This is the boat I'm in. I'd love to see a game like EQ again. But I'm also very realistic, knowing I'll never play that game for any long length of time due to time. Plus, I just don't have that kind of patience anymore. I don't think it's a reach that a good majority are like me, especially on this forum. The second obstacle this game is going to have is everyone has an idea of what defines 'hardcore' and believe it or not, those ideas are not the same. Everyone has this romanticized idea of what Everquest was but I think it varies greatly depending on who you ask.
I don't think anyone wants all of EQ's time intensity back. WoW made some good changes to the industry, the problem is that many of the changes seemed to become forces of nature and went entirely too far, eventually causing problems of their own. I don't think it would be productive for Brad or the designers here to say "everything that's happened in terms of time investment reduction since 99 has been terrible"--in fact, it would be as unproductive as the recent MMO genre throwing every old "hardcore" system under the bus in the rush to make everything more time accessible.
I think there is a decent middle ground between where the genre is today and where it was during EQ. My sweet spot would shade between VG and WoW vanilla. The main thing though is that the industry, I think, needs to be far less afraid of asking for more time than it currently is. During the "evolution" from EQ, sure, time accessibility was paramount--the problem is, time investment has been reduced and made immensely more fungible through
everyiteration since then, and we've long since passed the point where it's healthy. At this point, a lot of the changes seem destructive to the core of what makes an MMO. But again, I don't think a total dial back to EQ is in the best interest of anyone. There are whole, huge, shades of time intensity between McWoWPanda, Vanilla WoW and EQ--and exploring them should be the goal.
In my opinion though? The focus on time difficulty as being the depth gauge of how "accessible" your MMO is, has really had a lot of adverse effects on design lately. And beyond what most people suspect, I think. One example is that time difficulty was replaced by reaction/twitch difficulty in a lot of areas. So there was less down time and trash clearing time, but far more difficulty on each boss, which is evident by just the variable creep in scripted encounters (which was needed to defend against extremely fast content consumption). And on the surface this seems great--but does that really make your game more accessible after a certain point? When I was running a guild in WoW, I had to cut dozens of good people because they simply were not "skilled" enough to processes all the reactions in some of the more complex fights. These same people could have easily devoted more time to the game, but more skill was something that had a relatively hard cap on it. I mean, what's easier to ask for..."He bud, you need to get another level to make this fight easier" Or "Hey you really need to watch those 8 void zones while completing your 9 million button rotation better and memorizing the phaser beam patterns directed at your balls."

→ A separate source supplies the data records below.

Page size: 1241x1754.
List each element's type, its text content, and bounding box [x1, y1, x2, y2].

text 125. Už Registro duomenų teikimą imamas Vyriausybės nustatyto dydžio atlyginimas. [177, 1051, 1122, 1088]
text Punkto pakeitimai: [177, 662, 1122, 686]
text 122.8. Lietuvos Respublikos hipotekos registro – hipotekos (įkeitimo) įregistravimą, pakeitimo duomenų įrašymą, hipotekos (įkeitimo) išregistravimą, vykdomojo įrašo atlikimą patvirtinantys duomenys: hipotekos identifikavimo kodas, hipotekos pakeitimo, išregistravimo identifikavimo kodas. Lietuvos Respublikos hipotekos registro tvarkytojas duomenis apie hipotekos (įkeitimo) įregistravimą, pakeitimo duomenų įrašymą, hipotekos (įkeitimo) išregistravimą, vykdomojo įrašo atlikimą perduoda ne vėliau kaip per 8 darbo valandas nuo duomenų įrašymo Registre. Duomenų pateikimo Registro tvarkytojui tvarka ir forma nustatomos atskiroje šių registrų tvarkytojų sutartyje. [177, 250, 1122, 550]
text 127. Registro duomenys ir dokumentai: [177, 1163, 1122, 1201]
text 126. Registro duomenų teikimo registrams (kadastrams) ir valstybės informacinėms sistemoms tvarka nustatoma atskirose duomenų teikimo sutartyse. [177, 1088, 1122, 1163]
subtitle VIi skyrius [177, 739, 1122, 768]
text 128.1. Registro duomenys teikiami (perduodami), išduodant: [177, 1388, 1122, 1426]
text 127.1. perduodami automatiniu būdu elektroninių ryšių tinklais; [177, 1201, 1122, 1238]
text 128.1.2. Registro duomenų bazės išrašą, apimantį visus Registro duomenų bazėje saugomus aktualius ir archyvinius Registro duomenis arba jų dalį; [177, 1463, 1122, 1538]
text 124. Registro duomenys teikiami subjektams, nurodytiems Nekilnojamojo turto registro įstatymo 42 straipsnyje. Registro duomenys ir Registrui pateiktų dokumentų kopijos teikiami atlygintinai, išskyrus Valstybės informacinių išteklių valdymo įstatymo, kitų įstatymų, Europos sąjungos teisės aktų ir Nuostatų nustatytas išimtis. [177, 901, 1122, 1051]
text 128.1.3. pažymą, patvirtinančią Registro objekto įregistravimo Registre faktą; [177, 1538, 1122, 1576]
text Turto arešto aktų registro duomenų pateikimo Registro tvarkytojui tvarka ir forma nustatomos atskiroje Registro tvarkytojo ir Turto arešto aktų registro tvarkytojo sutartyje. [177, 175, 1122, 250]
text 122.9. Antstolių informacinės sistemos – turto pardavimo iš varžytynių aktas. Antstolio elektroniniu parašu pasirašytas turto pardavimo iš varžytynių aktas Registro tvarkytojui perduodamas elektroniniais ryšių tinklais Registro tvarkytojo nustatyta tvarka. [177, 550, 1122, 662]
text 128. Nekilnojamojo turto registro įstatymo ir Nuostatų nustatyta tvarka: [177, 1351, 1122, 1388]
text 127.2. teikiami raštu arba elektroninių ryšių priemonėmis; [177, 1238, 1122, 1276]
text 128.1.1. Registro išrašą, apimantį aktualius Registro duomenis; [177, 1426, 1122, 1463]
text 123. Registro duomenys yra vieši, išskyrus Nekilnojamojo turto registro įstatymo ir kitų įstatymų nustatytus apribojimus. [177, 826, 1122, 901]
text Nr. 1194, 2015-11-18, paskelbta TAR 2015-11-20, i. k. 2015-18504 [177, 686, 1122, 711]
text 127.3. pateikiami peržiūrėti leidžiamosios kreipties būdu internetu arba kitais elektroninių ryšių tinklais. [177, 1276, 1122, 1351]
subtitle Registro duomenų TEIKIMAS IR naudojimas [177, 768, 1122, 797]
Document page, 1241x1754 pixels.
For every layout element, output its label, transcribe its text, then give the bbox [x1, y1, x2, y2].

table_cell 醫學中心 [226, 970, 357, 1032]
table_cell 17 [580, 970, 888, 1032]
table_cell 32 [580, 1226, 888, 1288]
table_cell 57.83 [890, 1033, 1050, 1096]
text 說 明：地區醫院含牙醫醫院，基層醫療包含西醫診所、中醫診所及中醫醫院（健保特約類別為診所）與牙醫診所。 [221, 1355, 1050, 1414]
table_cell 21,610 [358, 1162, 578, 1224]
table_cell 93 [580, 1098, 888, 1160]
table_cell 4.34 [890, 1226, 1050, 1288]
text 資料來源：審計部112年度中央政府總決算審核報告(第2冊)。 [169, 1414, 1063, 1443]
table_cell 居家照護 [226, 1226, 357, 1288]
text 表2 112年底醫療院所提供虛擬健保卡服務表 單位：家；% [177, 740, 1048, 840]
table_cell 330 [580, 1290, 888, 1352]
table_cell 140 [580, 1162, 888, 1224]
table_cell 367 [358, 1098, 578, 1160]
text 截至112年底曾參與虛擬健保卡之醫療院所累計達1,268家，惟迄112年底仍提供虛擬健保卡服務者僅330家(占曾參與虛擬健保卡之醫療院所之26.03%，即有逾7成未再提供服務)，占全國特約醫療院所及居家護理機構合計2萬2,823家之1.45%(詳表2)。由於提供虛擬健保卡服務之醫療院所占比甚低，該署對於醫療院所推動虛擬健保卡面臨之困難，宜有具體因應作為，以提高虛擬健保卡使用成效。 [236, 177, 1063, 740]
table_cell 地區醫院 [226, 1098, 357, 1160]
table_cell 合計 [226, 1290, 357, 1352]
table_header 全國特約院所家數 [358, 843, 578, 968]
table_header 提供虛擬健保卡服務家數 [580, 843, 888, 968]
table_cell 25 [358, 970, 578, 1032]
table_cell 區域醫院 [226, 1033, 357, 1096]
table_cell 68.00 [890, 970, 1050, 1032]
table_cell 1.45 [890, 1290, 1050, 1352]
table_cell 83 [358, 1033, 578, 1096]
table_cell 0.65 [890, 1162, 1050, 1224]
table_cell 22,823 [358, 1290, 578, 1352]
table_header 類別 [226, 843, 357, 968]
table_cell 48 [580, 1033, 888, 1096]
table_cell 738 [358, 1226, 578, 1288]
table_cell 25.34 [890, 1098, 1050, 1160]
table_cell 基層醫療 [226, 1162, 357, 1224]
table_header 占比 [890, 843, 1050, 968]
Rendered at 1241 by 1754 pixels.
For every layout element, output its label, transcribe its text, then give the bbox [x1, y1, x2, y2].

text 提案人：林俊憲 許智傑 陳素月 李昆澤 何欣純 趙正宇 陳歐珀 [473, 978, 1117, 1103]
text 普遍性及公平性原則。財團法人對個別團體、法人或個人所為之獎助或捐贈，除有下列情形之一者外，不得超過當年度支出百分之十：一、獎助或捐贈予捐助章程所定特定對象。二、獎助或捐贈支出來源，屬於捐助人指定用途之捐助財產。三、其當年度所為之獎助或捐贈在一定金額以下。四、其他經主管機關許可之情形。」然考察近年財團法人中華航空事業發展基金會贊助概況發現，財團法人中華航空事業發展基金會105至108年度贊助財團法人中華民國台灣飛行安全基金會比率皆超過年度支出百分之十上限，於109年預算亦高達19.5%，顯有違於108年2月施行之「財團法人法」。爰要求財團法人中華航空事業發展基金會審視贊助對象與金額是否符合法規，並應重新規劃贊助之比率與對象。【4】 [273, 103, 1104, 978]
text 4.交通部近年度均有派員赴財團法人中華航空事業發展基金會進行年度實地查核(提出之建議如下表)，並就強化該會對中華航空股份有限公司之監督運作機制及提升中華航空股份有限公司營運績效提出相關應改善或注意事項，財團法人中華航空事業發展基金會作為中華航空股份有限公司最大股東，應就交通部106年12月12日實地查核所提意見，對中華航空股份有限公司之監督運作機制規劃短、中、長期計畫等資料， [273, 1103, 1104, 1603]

I think, in some ways, MMO's that ask for more "time" based difficulty, or "strategic" difficulty (Like building up abilities, AA's, levels ect for an encounter--rather than just practicing on the encounter)--might find that, up to a certain point, it makes them more accessible overall than a lot of modern MMO's. For a great many people, defeating a mega boss by putting in some extra farming or leveling or even trash clearing, might be a lot easier than learning how to dodge 300 million pools of fire while ducking under ice comets--even if farming/leveling is more time intensive overall. (And it would probably feel a lot better for the players to put in work at defeating a harder encounter, rather than having a switch which activates ultimate pussy mode so they can beat it while breathing through their mouth, which is how WoW currently "fixes" this connundrum of skill/tactical learning vs strategic/preperation time.)
Again though, it's all a balance. Right now, it just seems so skewed in the direction of time conservation that increasing time required, while reducing things like twitch difficulty, might just help MORE people play. But that doesn't mean you want to go all the way back and recopy every problem EQ had. Rather, you want to take a different arpoach to fixing it, maybe find some middle ground between Mcdungeons and 10 hour raids. That's what I'm hoping for, anyway.